Transcribe the following material verbatim, leaving out the pictures.
····················
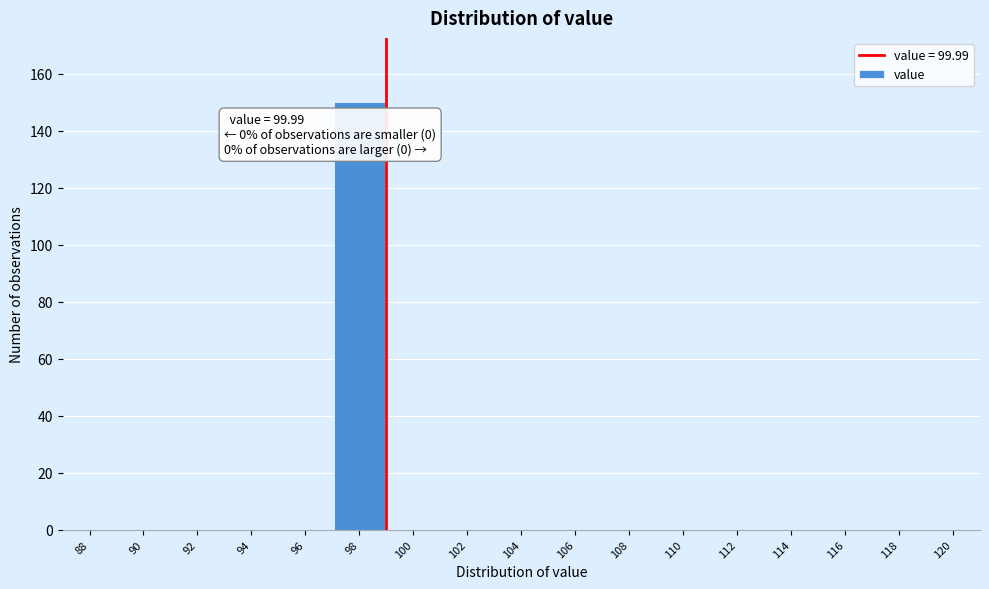

Reading right to left, transcribe all the data shown in this chart.

120=0	118=0	116=0	114=0	112=0	110=0	108=0	106=0	104=0	102=0	100=0	98=150	96=0	94=0	92=0	90=0	88=0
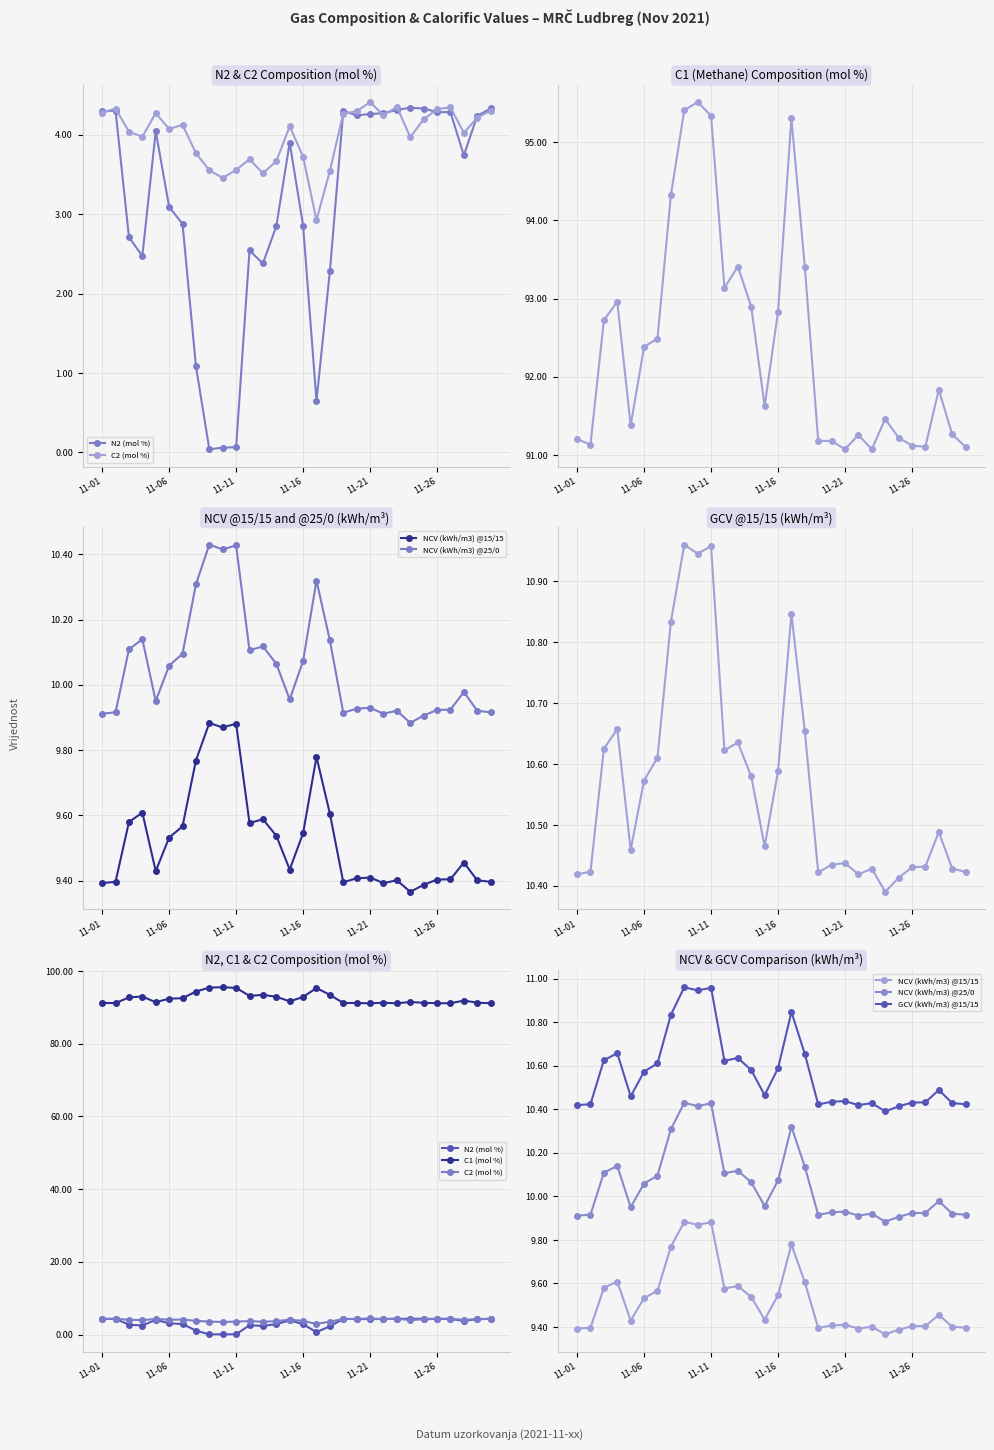

What are all the series names shown in the legend?

N2 (mol %), C2 (mol %), C1 (mol %), NCV (kWh/m3) @15/15, NCV (kWh/m3) @25/0, GCV (kWh/m3) @15/15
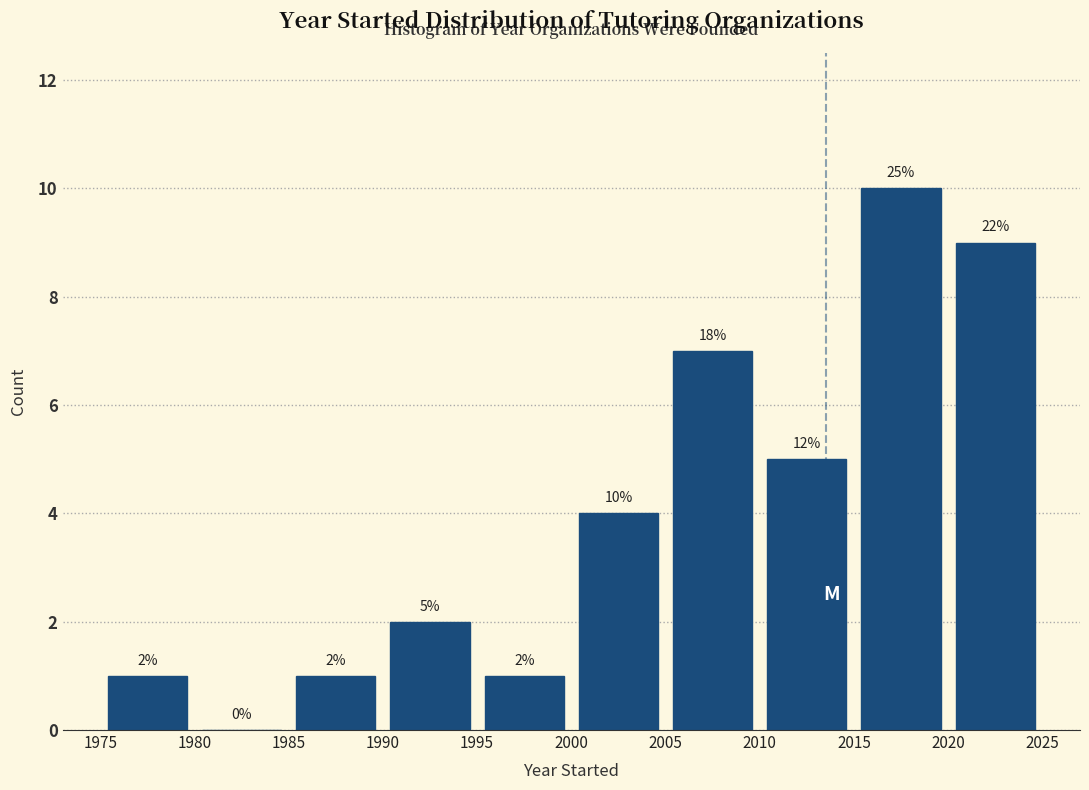

Over which range of the x-axis is the bar tallest?

2015 to 2020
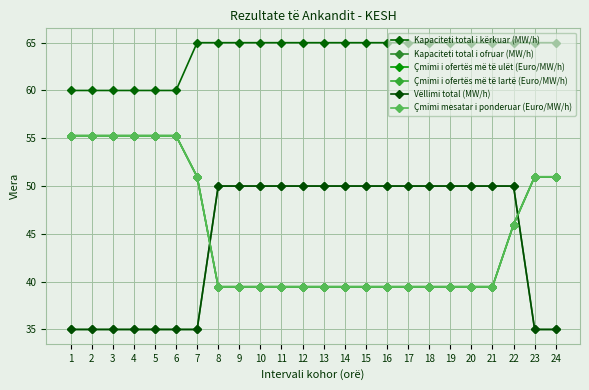

Is the value of Çmimi i ofertës më të ulët (Euro/MW/h) at 14 greater than the value of Kapaciteti total i ofruar (MW/h) at 15?

No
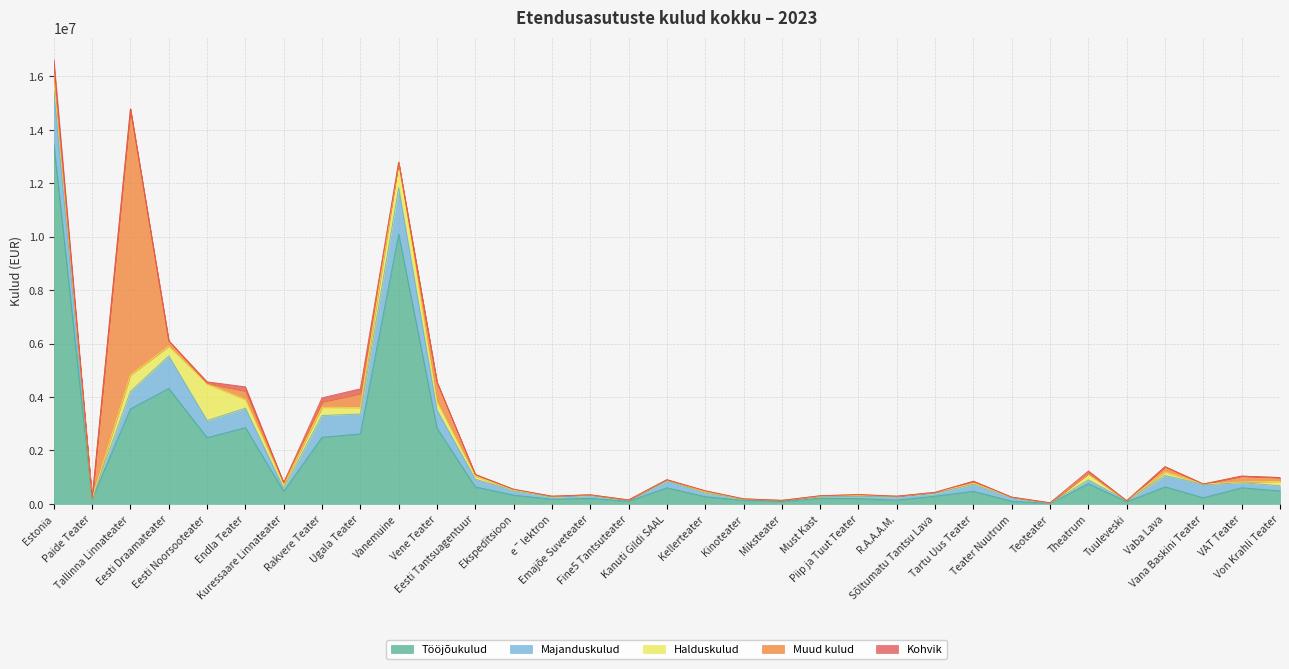

The Majanduskulud series shows 427729 at Vaba Lava. True or false?

True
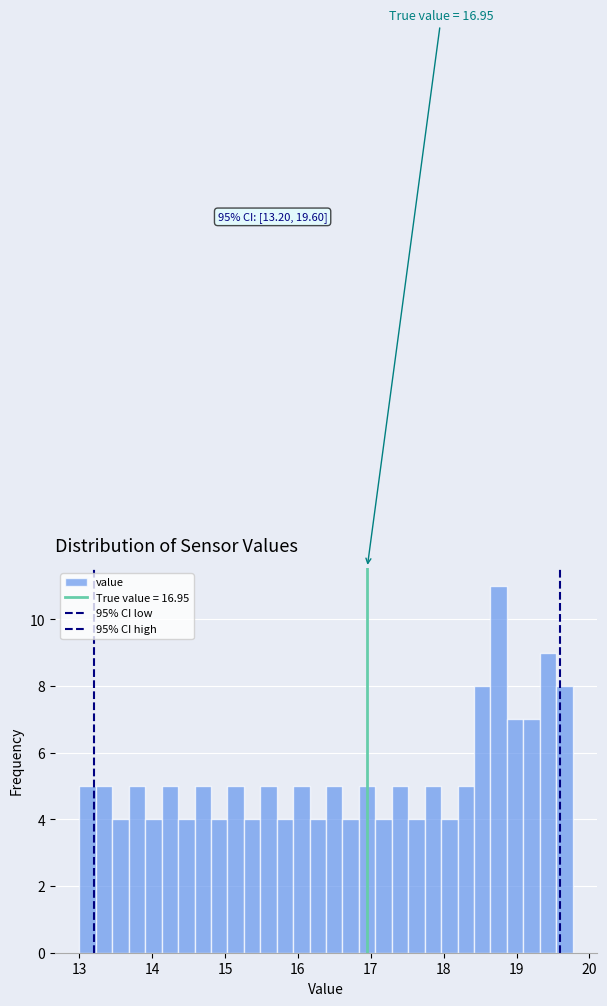

Read against the x-axis, roughly where is the centre of the tallest bar?

18.8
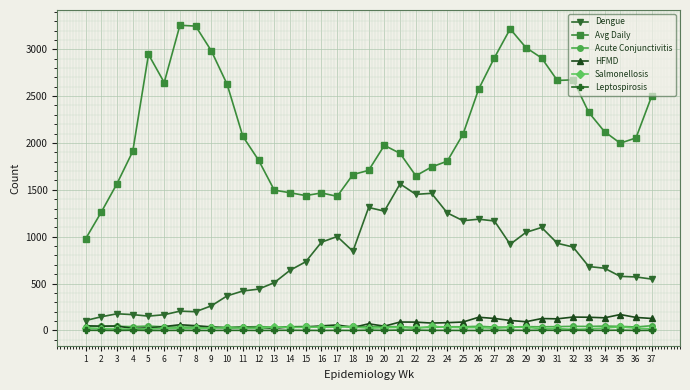

Is the value of HFMD at 23 greater than the value of Leptospirosis at 13?

Yes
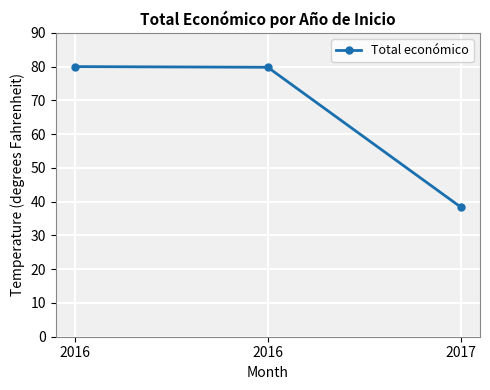

The chart shows a value of 53.0 at 2016. True or false?

False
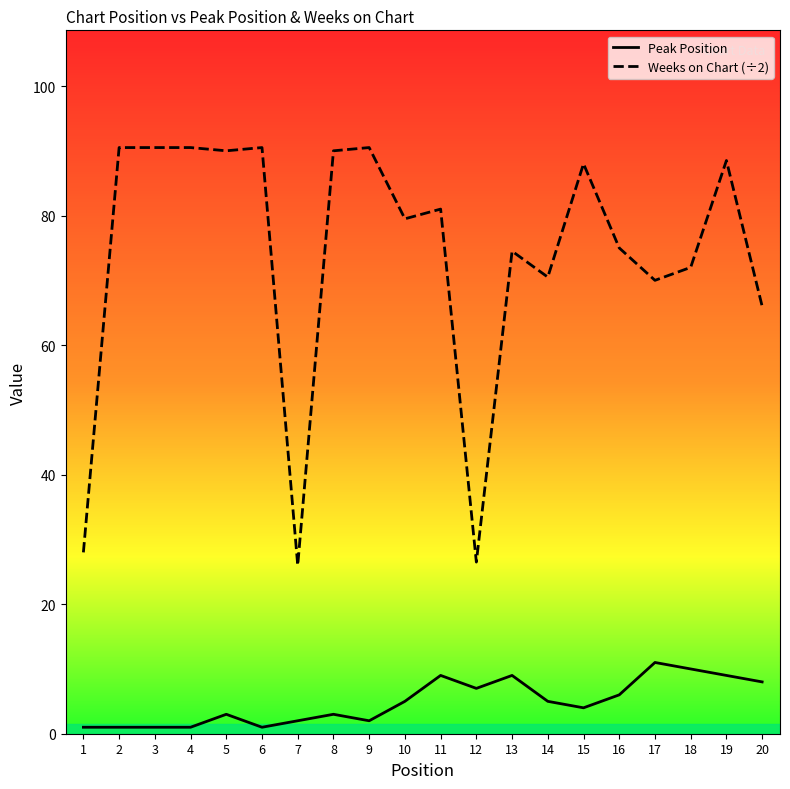

Reading left to right, transcribe all the data shown in this chart.

Peak Position: 1=1.0	2=1.0	3=1.0	4=1.0	5=3.0	6=1.0	7=2.0	8=3.0	9=2.0	10=5.0	11=9.0	12=7.0	13=9.0	14=5.0	15=4.0	16=6.0	17=11.0	18=10.0	19=9.0	20=8.0
Weeks on Chart (÷2): 1=28.0	2=90.5	3=90.5	4=90.5	5=90.0	6=90.5	7=26.0	8=90.0	9=90.5	10=79.5	11=81.0	12=26.5	13=74.5	14=70.5	15=88.0	16=75.0	17=70.0	18=72.0	19=88.5	20=66.0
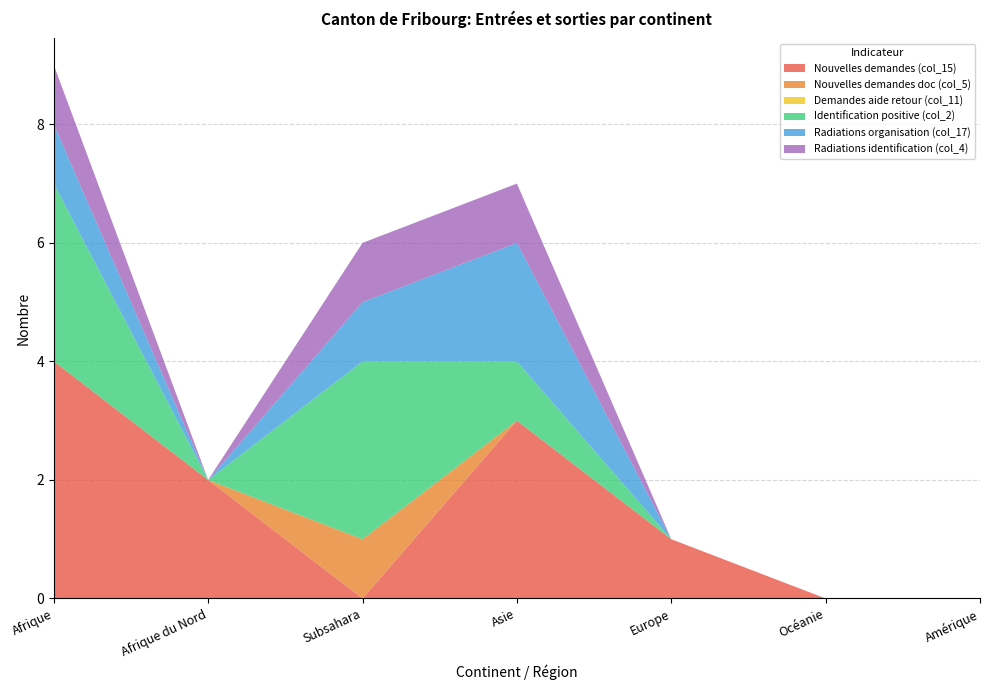

Reading right to left, transcribe all the data shown in this chart.

Nouvelles demandes (col_15): Amérique=0	Océanie=0	Europe=1	Asie=3	Subsahara=0	Afrique du Nord=2	Afrique=4
Nouvelles demandes doc (col_5): Amérique=0	Océanie=0	Europe=0	Asie=0	Subsahara=1	Afrique du Nord=0	Afrique=0
Demandes aide retour (col_11): Amérique=0	Océanie=0	Europe=0	Asie=0	Subsahara=0	Afrique du Nord=0	Afrique=0
Identification positive (col_2): Amérique=0	Océanie=0	Europe=0	Asie=1	Subsahara=3	Afrique du Nord=0	Afrique=3
Radiations organisation (col_17): Amérique=0	Océanie=0	Europe=0	Asie=2	Subsahara=1	Afrique du Nord=0	Afrique=1
Radiations identification (col_4): Amérique=0	Océanie=0	Europe=0	Asie=1	Subsahara=1	Afrique du Nord=0	Afrique=1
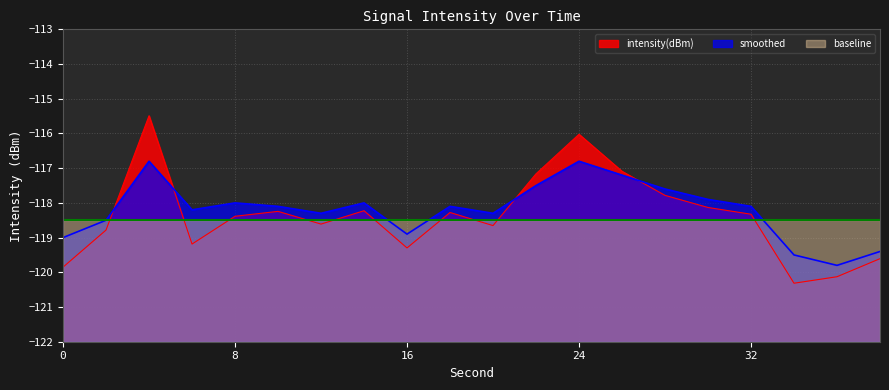

Is it true that smoothed equals -117.2 at 26?

True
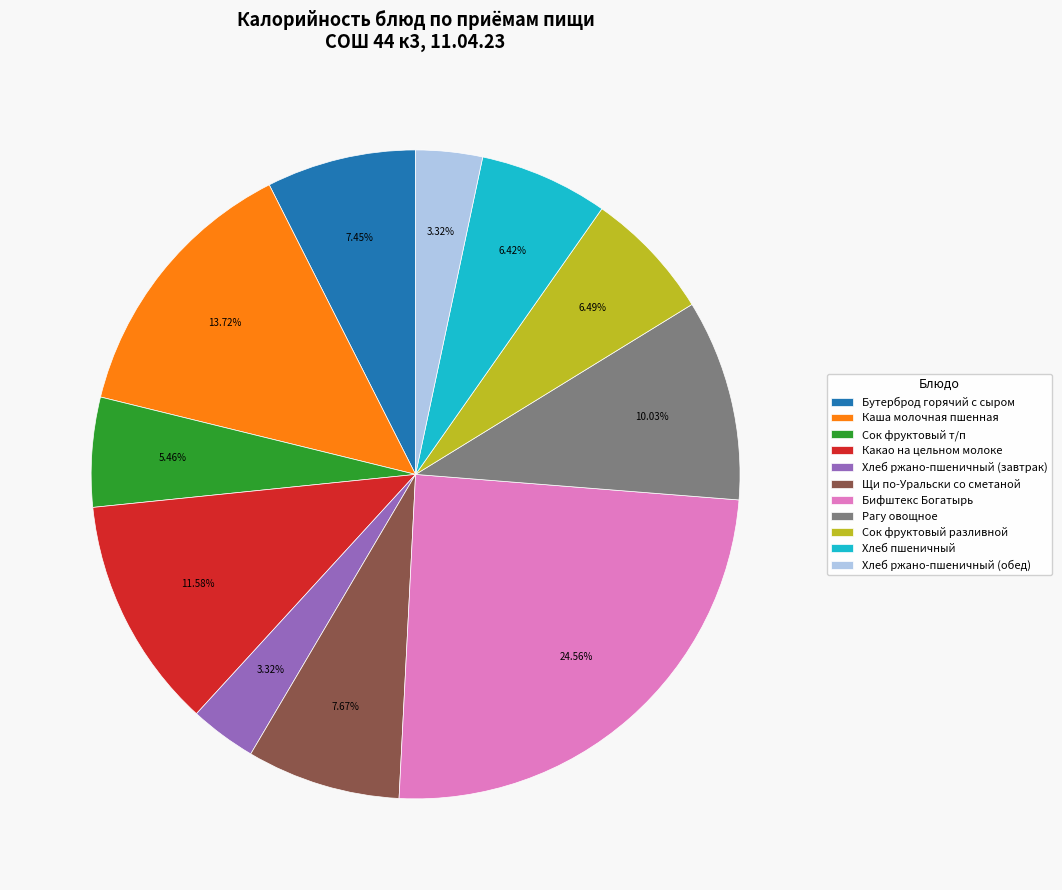

To the nearest percent, what is the difference between the largest and smallest slice percentages?

21%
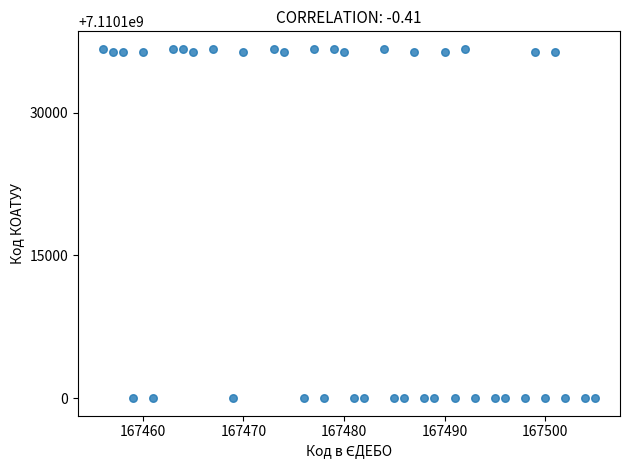

What is the range of X values (max minus min)?

49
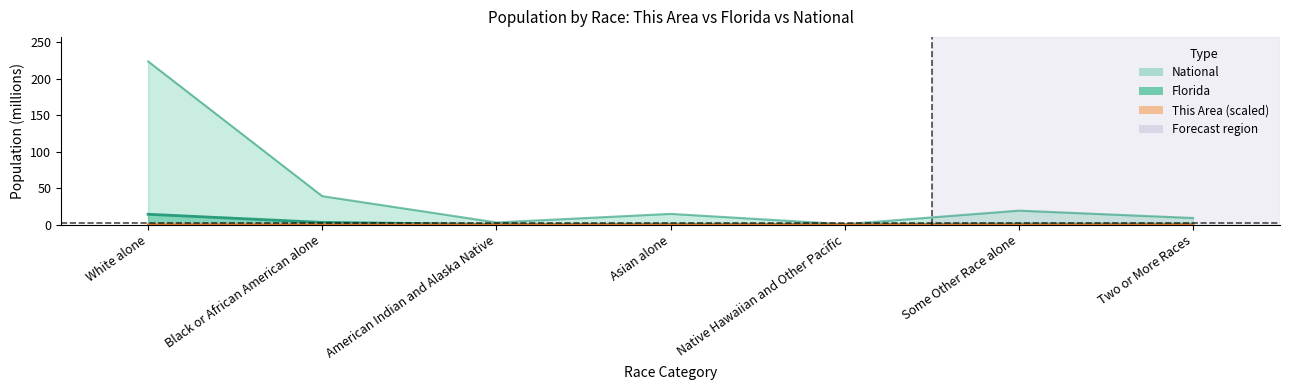

True or false: National has more than 1 points higher than both neighbors.

True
····················
**REPLY TO THE TASK**
Reading right to left, transcribe all the data shown in this chart.

120=0	118=0	116=0	114=0	112=0	110=0	108=0	106=0	104=0	102=0	100=0	98=150	96=0	94=0	92=0	90=0	88=0

What are all the series names shown in the legend?

N2 (mol %), C2 (mol %), C1 (mol %), NCV (kWh/m3) @15/15, NCV (kWh/m3) @25/0, GCV (kWh/m3) @15/15

Over which range of the x-axis is the bar tallest?

2015 to 2020

Is the value of Çmimi i ofertës më të ulët (Euro/MW/h) at 14 greater than the value of Kapaciteti total i ofruar (MW/h) at 15?

No

The Majanduskulud series shows 427729 at Vaba Lava. True or false?

True

Read against the x-axis, roughly where is the centre of the tallest bar?

18.8

Is the value of HFMD at 23 greater than the value of Leptospirosis at 13?

Yes

The chart shows a value of 53.0 at 2016. True or false?

False

Reading left to right, transcribe all the data shown in this chart.

Peak Position: 1=1.0	2=1.0	3=1.0	4=1.0	5=3.0	6=1.0	7=2.0	8=3.0	9=2.0	10=5.0	11=9.0	12=7.0	13=9.0	14=5.0	15=4.0	16=6.0	17=11.0	18=10.0	19=9.0	20=8.0
Weeks on Chart (÷2): 1=28.0	2=90.5	3=90.5	4=90.5	5=90.0	6=90.5	7=26.0	8=90.0	9=90.5	10=79.5	11=81.0	12=26.5	13=74.5	14=70.5	15=88.0	16=75.0	17=70.0	18=72.0	19=88.5	20=66.0

Reading right to left, transcribe all the data shown in this chart.

Nouvelles demandes (col_15): Amérique=0	Océanie=0	Europe=1	Asie=3	Subsahara=0	Afrique du Nord=2	Afrique=4
Nouvelles demandes doc (col_5): Amérique=0	Océanie=0	Europe=0	Asie=0	Subsahara=1	Afrique du Nord=0	Afrique=0
Demandes aide retour (col_11): Amérique=0	Océanie=0	Europe=0	Asie=0	Subsahara=0	Afrique du Nord=0	Afrique=0
Identification positive (col_2): Amérique=0	Océanie=0	Europe=0	Asie=1	Subsahara=3	Afrique du Nord=0	Afrique=3
Radiations organisation (col_17): Amérique=0	Océanie=0	Europe=0	Asie=2	Subsahara=1	Afrique du Nord=0	Afrique=1
Radiations identification (col_4): Amérique=0	Océanie=0	Europe=0	Asie=1	Subsahara=1	Afrique du Nord=0	Afrique=1

Is it true that smoothed equals -117.2 at 26?

True

To the nearest percent, what is the difference between the largest and smallest slice percentages?

21%

What is the range of X values (max minus min)?

49

True or false: National has more than 1 points higher than both neighbors.

True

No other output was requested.